** Aim of the task **
Output the text read from the pages in all the entries below as a JSON list of strings, one string per line, with blank lines and the picture markers left out.

** Task inputs **
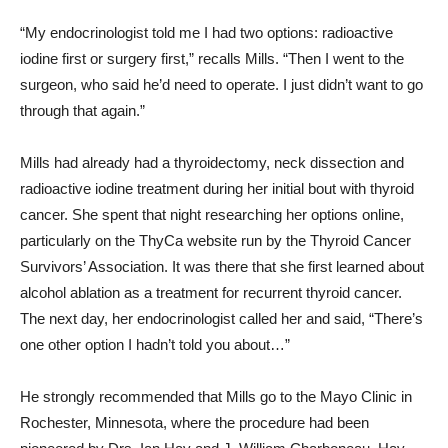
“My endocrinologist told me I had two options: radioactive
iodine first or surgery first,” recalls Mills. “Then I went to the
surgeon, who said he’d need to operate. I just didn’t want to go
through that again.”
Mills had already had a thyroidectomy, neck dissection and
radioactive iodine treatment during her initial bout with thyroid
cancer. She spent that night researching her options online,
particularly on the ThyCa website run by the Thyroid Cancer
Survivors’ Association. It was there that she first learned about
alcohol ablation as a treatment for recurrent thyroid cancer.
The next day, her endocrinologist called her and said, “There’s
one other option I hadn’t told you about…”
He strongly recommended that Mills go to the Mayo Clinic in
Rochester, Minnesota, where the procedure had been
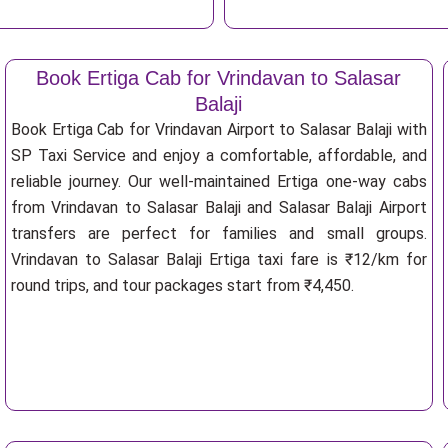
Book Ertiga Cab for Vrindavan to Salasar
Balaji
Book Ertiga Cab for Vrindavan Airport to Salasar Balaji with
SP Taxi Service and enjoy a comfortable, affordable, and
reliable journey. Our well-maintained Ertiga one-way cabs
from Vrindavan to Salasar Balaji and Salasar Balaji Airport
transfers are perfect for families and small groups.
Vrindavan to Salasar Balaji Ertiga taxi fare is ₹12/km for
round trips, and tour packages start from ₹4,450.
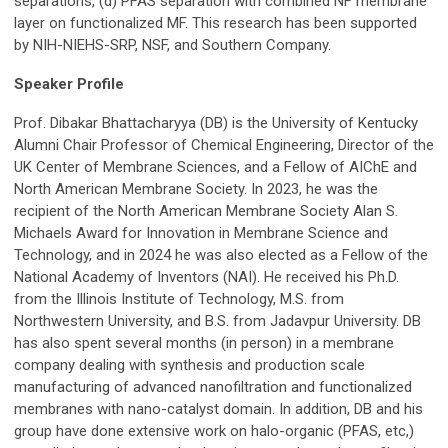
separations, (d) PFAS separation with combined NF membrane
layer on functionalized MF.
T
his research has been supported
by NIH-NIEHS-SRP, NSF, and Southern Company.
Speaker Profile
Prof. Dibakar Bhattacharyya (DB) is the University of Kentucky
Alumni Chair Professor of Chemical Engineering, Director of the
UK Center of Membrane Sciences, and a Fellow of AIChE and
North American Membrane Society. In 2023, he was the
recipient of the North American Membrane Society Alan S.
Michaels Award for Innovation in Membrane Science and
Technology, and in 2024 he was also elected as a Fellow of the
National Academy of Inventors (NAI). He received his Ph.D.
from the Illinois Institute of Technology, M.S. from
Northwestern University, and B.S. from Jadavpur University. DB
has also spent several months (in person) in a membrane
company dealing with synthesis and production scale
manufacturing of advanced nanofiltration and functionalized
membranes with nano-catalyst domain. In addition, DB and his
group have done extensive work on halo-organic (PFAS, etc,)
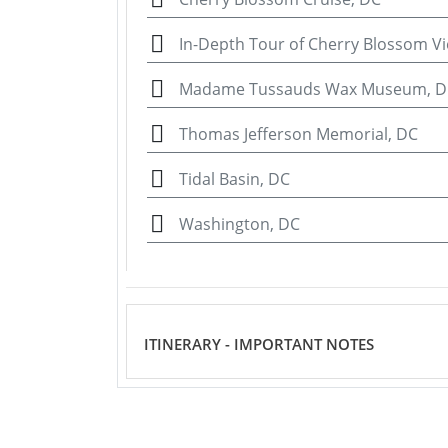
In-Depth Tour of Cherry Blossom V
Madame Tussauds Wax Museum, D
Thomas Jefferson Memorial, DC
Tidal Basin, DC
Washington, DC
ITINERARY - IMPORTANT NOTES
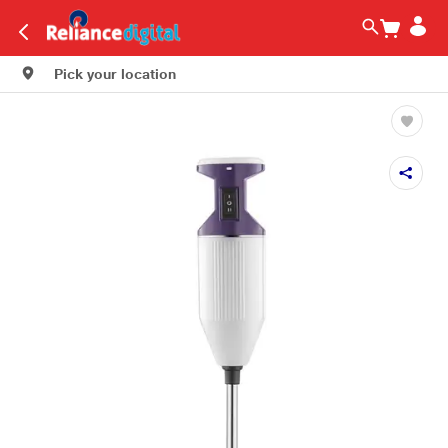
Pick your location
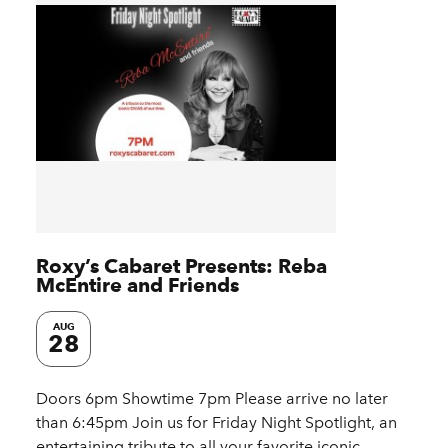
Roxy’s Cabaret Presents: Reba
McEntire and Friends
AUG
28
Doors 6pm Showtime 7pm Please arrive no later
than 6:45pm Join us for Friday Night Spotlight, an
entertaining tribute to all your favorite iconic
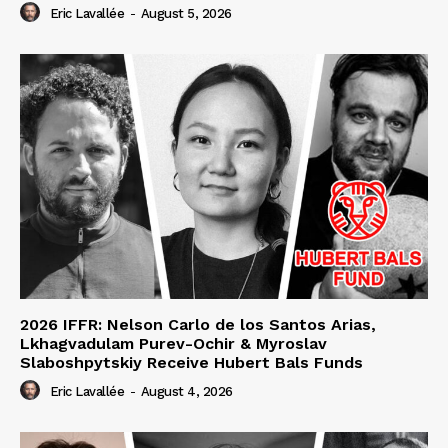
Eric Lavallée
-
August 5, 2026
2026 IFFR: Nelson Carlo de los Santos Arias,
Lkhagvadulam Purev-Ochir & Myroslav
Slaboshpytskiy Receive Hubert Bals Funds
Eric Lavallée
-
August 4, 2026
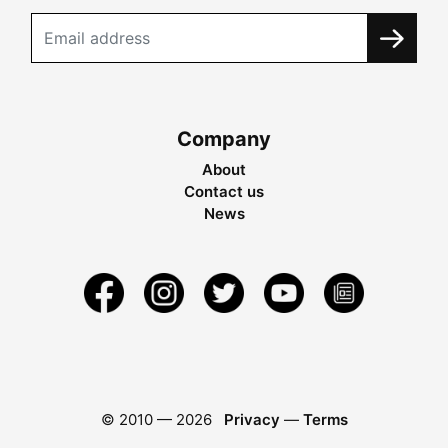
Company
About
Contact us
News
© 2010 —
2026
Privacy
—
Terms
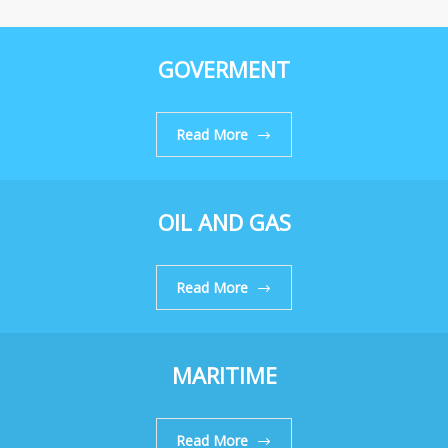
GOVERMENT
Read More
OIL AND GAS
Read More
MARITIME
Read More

** Your solution **
[
  "“My endocrinologist told me I had two options: radioactive",
  "iodine first or surgery first,” recalls Mills. “Then I went to the",
  "surgeon, who said he’d need to operate. I just didn’t want to go",
  "through that again.”",
  "Mills had already had a thyroidectomy, neck dissection and",
  "radioactive iodine treatment during her initial bout with thyroid",
  "cancer. She spent that night researching her options online,",
  "particularly on the ThyCa website run by the Thyroid Cancer",
  "Survivors’ Association. It was there that she first learned about",
  "alcohol ablation as a treatment for recurrent thyroid cancer.",
  "The next day, her endocrinologist called her and said, “There’s",
  "one other option I hadn’t told you about…”",
  "He strongly recommended that Mills go to the Mayo Clinic in",
  "Rochester, Minnesota, where the procedure had been",
  "Book Ertiga Cab for Vrindavan to Salasar",
  "Balaji",
  "Book Ertiga Cab for Vrindavan Airport to Salasar Balaji with",
  "SP Taxi Service and enjoy a comfortable, affordable, and",
  "reliable journey. Our well-maintained Ertiga one-way cabs",
  "from Vrindavan to Salasar Balaji and Salasar Balaji Airport",
  "transfers are perfect for families and small groups.",
  "Vrindavan to Salasar Balaji Ertiga taxi fare is ₹12/km for",
  "round trips, and tour packages start from ₹4,450.",
  "separations, (d) PFAS separation with combined NF membrane",
  "layer on functionalized MF.",
  "T",
  "his research has been supported",
  "by NIH-NIEHS-SRP, NSF, and Southern Company.",
  "Speaker Profile",
  "Prof. Dibakar Bhattacharyya (DB) is the University of Kentucky",
  "Alumni Chair Professor of Chemical Engineering, Director of the",
  "UK Center of Membrane Sciences, and a Fellow of AIChE and",
  "North American Membrane Society. In 2023, he was the",
  "recipient of the North American Membrane Society Alan S.",
  "Michaels Award for Innovation in Membrane Science and",
  "Technology, and in 2024 he was also elected as a Fellow of the",
  "National Academy of Inventors (NAI). He received his Ph.D.",
  "from the Illinois Institute of Technology, M.S. from",
  "Northwestern University, and B.S. from Jadavpur University. DB",
  "has also spent several months (in person) in a membrane",
  "company dealing with synthesis and production scale",
  "manufacturing of advanced nanofiltration and functionalized",
  "membranes with nano-catalyst domain. In addition, DB and his",
  "group have done extensive work on halo-organic (PFAS, etc,)",
  "In-Depth Tour of Cherry Blossom V",
  "Madame Tussauds Wax Museum, D",
  "Thomas Jefferson Memorial, DC",
  "Tidal Basin, DC",
  "Washington, DC",
  "ITINERARY - IMPORTANT NOTES",
  "Pick your location",
  "Roxy’s Cabaret Presents: Reba",
  "McEntire and Friends",
  "AUG",
  "28",
  "Doors 6pm Showtime 7pm Please arrive no later",
  "than 6:45pm Join us for Friday Night Spotlight, an",
  "entertaining tribute to all your favorite iconic",
  "Eric Lavallée",
  "-",
  "August 5, 2026",
  "2026 IFFR: Nelson Carlo de los Santos Arias,",
  "Lkhagvadulam Purev-Ochir & Myroslav",
  "Slaboshpytskiy Receive Hubert Bals Funds",
  "Eric Lavallée",
  "-",
  "August 4, 2026",
  "Company",
  "About",
  "Contact us",
  "News",
  "© 2010 —",
  "2026",
  "Privacy",
  "—",
  "Terms",
  "GOVERMENT",
  "Read More",
  "OIL AND GAS",
  "Read More",
  "MARITIME",
  "Read More"
]